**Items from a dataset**
· · ·

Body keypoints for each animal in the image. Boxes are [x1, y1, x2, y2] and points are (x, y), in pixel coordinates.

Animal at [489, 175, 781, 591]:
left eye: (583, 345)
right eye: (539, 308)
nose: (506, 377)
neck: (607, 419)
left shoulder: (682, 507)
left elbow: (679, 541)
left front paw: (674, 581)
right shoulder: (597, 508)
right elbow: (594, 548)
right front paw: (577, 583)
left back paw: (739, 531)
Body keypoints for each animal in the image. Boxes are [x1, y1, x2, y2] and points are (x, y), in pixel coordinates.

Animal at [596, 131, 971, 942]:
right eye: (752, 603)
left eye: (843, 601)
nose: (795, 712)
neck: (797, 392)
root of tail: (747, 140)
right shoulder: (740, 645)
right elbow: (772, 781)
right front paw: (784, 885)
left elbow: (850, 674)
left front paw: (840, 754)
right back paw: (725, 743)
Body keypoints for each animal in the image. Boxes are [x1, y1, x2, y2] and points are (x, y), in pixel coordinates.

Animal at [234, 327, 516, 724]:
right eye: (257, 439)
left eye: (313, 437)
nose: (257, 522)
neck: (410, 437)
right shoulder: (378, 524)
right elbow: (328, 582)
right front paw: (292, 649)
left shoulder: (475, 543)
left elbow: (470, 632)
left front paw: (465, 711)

· · ·

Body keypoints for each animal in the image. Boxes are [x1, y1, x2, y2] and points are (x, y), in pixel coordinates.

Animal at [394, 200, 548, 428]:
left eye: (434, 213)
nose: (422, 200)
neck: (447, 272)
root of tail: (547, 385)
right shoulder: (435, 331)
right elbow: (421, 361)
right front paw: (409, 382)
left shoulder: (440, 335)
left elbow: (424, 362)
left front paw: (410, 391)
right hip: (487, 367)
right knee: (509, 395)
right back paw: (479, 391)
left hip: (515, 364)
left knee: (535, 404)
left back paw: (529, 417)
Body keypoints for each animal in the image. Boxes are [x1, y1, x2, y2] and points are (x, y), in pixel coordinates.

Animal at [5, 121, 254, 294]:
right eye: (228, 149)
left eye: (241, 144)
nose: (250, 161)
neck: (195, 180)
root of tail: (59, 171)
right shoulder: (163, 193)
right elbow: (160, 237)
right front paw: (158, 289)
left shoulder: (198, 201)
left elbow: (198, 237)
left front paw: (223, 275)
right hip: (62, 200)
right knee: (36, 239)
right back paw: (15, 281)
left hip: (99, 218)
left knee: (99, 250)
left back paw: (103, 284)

· · ·

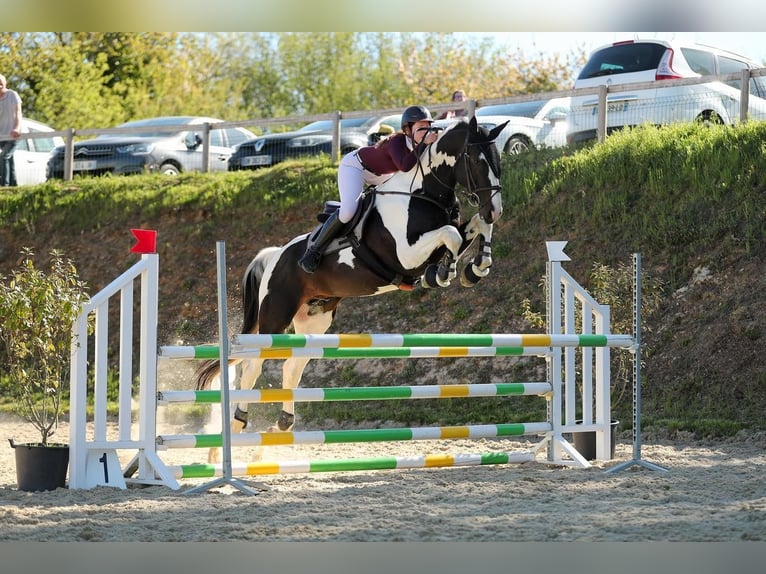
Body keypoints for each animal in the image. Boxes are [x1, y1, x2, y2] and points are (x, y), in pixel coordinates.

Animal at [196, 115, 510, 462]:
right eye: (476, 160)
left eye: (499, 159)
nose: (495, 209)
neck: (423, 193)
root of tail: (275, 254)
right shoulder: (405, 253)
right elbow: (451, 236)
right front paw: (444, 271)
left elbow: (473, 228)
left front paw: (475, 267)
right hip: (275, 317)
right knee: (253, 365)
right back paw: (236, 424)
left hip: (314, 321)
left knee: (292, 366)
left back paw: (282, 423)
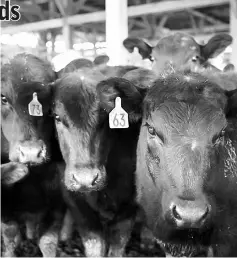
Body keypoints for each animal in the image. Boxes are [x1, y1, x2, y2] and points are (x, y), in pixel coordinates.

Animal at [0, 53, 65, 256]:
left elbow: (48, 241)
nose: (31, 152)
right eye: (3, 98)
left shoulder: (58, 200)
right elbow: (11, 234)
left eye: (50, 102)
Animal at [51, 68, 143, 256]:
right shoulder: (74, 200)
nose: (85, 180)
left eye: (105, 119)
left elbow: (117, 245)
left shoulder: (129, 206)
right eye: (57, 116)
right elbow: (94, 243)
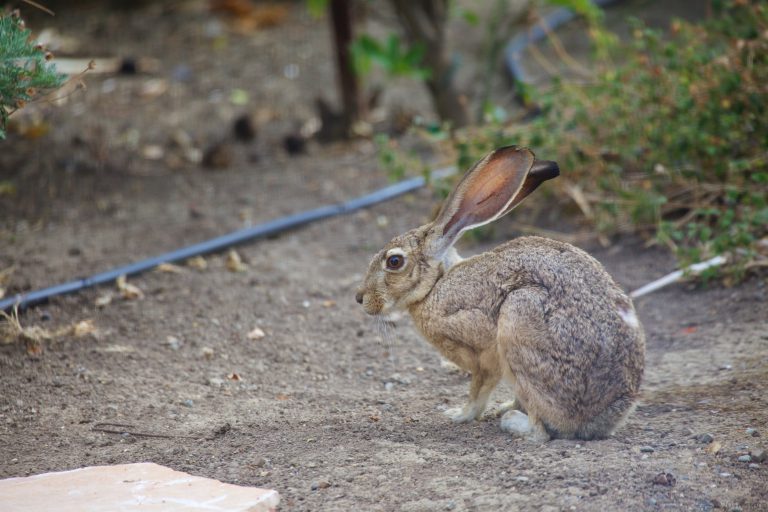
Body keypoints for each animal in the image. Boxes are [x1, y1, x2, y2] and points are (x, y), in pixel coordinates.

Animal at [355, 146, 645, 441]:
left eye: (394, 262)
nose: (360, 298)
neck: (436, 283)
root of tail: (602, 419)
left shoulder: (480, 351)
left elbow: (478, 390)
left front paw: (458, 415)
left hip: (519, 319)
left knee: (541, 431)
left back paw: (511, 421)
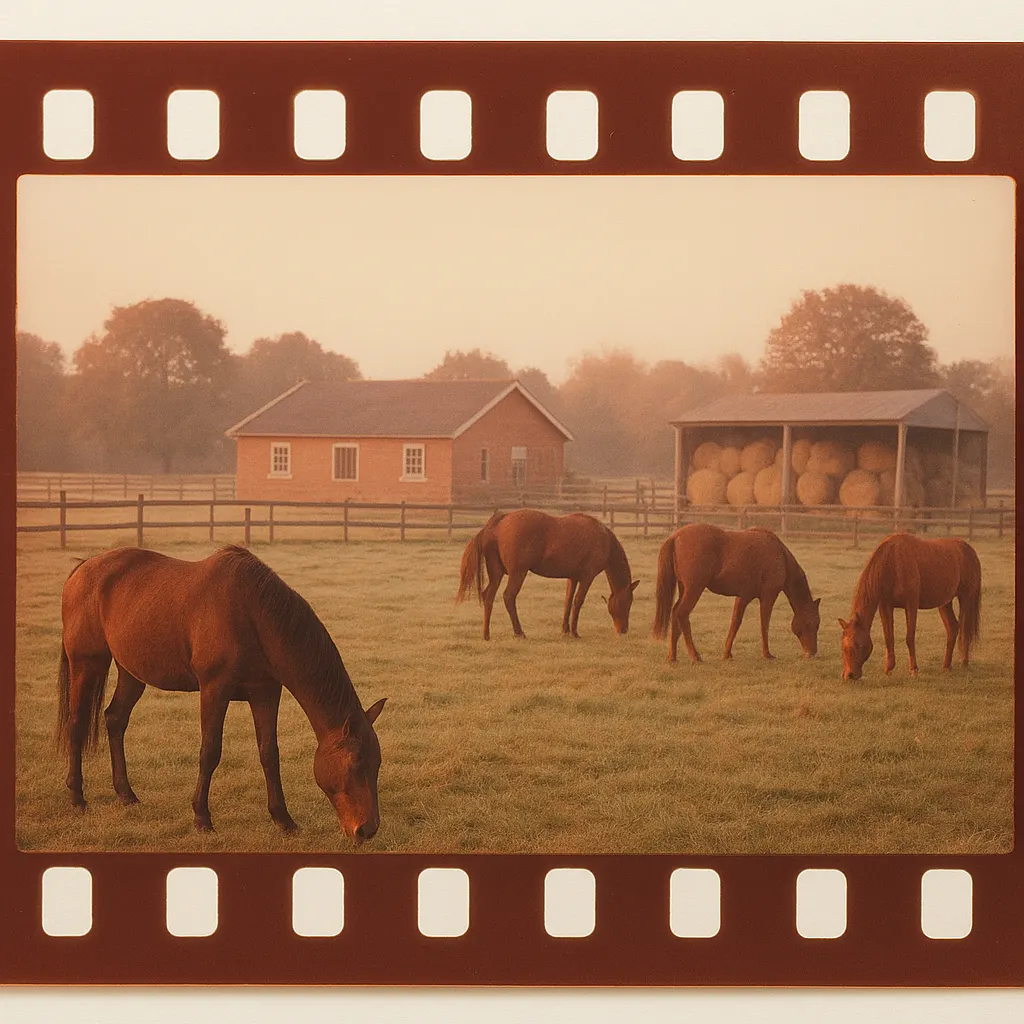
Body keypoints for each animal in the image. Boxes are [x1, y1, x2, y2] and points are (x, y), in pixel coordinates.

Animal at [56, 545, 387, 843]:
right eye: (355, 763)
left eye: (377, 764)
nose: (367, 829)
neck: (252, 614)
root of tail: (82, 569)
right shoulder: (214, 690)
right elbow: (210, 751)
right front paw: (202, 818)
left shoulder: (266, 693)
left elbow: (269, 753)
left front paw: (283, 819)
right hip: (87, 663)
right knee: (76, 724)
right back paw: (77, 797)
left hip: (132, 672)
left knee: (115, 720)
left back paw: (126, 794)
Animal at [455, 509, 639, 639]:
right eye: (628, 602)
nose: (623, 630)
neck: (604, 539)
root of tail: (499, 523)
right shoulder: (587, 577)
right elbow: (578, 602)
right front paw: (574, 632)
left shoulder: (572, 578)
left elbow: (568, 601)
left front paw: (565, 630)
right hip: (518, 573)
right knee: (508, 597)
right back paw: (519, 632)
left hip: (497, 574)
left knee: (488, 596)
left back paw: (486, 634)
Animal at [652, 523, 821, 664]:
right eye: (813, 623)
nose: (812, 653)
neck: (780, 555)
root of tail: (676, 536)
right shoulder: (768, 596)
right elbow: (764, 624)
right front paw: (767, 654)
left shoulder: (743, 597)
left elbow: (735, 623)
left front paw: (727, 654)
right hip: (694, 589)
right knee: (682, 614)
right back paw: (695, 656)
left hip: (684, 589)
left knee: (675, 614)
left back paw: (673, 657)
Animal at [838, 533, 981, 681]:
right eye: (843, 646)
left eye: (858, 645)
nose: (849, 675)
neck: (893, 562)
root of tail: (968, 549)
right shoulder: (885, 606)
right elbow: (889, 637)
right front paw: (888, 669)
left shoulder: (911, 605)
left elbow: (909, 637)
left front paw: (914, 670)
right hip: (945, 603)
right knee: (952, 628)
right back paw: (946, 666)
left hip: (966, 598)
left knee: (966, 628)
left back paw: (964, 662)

· · ·

In the records above, some lines may contain the word "root"; copy every one of them.

**Response to the exercise**
root of tail: (747, 140)
root of tail: (547, 385)
root of tail: (59, 171)
root of tail: (275, 254)
root of tail: (602, 419)
root of tail: (82, 569)
root of tail: (499, 523)
root of tail: (676, 536)
root of tail: (968, 549)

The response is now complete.